• Text section
How does a job affect your career?
You will likely hold many jobs throughout your career, even if you don’t have a set career path when you first join the workforce.
It may be helpful to consider every position you fill as a step in your life’s work. Your job can affect your career in the following ways.
Jobs make up your career:
A career consists of all the jobs you have worked, regardless of whether they are associated with each other. You could spend decades working a job in the same department at one organization. Alternatively, you could work many seemingly unrelated jobs over your lifetime, such as storekeeper, sales clerk, information technology specialist or as office manager. They all define your career and can connect you with other opportunities you are passionate about. Think of jobs as the short-term duties that can help you achieve your long-term goals.
You learn from each job:
Consider your jobs as learning platforms. every job you take equips you with lessons you can apply to future jobs. You will also gain a variety of skills, knowledge and experiences. For instance, maybe your job as a retail clerk taught you how to handle difficult situations with tact. Your receptionist position may have taught you good communication and rapport building with customers. Other roles might help develop your writing skills, or your ability to handle rejection or teach you the skills to manage changes.
Jobs provide you with networking opportunities:
With each job, you build a network and community of professional contacts. If you maintain a productive and professional relationship with all your colleagues and clients you can provide yourself with the ability to reach out to these connections throughout your career.
Hard work pays off:
Your current job could affect your career in unexpected ways. For this reason, try to go beyond doing the bare minimum. A positive outlook, an eagerness to learn and consistently deliver high-quality work can set you apart, create new opportunities and earn you recommendations and pave ways for future jobs.

How to turn a job in to a career:
– Continue learning and developing
Always aim to enhance your skills and knowledge. If you know what career path you want to pursue, figure out what expertise and experience you need to get there. Once you are aware of the requirements, seek to develop your qualifications whether through practice in your current job or formal training, online courses and education. When trying to determine which skills will benefit your career most, look to successful professionals in that industry. Ask yourself what their strengths, talents or accomplishments are. Reach out to individuals with similar careers, and ask for their advice
– Get a mentor: It is important to have someone to talk to about our career aspirations. These persons can be your parents, your siblings, teachers or professional career coaches.

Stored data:
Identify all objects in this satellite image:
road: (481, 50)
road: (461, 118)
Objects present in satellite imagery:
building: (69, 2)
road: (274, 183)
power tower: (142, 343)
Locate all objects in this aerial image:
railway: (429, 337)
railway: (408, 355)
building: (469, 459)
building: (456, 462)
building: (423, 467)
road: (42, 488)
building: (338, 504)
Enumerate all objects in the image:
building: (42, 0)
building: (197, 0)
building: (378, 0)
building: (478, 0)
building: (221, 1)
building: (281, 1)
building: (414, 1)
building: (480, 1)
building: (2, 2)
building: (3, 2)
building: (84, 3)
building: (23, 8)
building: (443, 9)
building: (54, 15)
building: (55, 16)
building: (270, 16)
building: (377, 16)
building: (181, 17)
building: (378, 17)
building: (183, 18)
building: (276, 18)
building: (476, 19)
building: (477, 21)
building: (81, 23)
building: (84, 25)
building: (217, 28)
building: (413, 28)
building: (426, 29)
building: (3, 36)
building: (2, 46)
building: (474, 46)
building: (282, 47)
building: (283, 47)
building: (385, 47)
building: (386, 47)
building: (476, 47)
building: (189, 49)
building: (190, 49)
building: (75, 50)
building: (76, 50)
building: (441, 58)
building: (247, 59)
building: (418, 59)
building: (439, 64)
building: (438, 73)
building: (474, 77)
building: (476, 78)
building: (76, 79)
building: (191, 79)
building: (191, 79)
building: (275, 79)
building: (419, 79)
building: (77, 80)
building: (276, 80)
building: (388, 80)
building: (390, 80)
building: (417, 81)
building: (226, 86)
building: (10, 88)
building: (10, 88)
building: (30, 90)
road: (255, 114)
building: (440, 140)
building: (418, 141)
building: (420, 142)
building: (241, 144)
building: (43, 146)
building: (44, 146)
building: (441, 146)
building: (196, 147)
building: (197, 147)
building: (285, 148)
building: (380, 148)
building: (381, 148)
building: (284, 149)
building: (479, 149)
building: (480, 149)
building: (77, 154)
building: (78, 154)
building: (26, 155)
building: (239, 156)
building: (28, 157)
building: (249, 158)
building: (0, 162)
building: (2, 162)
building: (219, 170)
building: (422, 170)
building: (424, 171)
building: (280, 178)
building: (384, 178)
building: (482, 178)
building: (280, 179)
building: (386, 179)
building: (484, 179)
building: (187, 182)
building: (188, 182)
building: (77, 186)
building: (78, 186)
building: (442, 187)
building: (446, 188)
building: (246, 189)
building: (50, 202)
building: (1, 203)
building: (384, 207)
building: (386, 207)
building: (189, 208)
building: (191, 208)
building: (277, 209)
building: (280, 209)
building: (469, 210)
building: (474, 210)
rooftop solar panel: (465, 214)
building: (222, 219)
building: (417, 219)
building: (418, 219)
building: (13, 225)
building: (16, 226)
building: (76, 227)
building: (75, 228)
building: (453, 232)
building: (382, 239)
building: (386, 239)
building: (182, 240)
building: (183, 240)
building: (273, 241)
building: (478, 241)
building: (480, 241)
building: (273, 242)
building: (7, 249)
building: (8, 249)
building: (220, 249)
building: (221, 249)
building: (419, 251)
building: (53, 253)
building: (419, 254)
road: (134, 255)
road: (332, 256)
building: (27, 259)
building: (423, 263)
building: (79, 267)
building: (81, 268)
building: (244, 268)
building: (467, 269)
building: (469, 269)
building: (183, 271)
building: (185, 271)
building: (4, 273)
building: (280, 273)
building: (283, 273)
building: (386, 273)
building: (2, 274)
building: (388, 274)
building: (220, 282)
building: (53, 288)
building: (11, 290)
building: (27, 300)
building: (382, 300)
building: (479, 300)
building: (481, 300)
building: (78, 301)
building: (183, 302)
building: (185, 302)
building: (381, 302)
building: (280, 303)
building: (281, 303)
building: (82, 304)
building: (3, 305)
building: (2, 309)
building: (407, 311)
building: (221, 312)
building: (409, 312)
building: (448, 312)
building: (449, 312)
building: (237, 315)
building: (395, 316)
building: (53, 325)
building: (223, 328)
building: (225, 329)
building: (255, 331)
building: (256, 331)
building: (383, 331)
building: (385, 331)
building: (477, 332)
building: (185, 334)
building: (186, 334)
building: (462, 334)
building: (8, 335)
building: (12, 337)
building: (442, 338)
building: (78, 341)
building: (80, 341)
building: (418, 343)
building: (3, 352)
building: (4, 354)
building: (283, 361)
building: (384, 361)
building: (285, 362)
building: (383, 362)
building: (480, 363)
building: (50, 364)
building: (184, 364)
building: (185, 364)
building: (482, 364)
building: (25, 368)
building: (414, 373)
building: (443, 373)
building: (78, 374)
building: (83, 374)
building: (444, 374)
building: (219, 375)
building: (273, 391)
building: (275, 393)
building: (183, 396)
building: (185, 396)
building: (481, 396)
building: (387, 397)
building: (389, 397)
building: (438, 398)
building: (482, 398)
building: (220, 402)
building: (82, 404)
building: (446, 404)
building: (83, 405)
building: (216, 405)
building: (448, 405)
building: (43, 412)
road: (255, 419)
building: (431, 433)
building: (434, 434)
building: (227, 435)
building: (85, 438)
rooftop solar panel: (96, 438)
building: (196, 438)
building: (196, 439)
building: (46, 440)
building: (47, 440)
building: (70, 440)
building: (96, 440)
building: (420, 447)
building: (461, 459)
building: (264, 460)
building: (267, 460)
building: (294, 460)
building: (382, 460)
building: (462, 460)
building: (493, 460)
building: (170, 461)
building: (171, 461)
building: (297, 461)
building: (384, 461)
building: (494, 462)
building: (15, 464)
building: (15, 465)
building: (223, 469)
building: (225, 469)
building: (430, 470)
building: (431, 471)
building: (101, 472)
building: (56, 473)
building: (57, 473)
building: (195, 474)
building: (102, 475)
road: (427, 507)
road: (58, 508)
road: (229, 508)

• Exercise A
List the four headings in the text on jobs and careers that name ways a job can affect your career.
• Exercise B
Reproduce the passage of the text on jobs and careers that starts at "Hard work pays" and ends at "for future jobs.".

• Written reply A
- Jobs make up your career
- You learn from each job
- Jobs provide you with networking opportunities
- Hard work pays off

• Written reply B
Hard work pays off:
Your current job could affect your career in unexpected ways. For this reason, try to go beyond doing the bare minimum. A positive outlook, an eagerness to learn and consistently deliver high-quality work can set you apart, create new opportunities and earn you recommendations and pave ways for future jobs.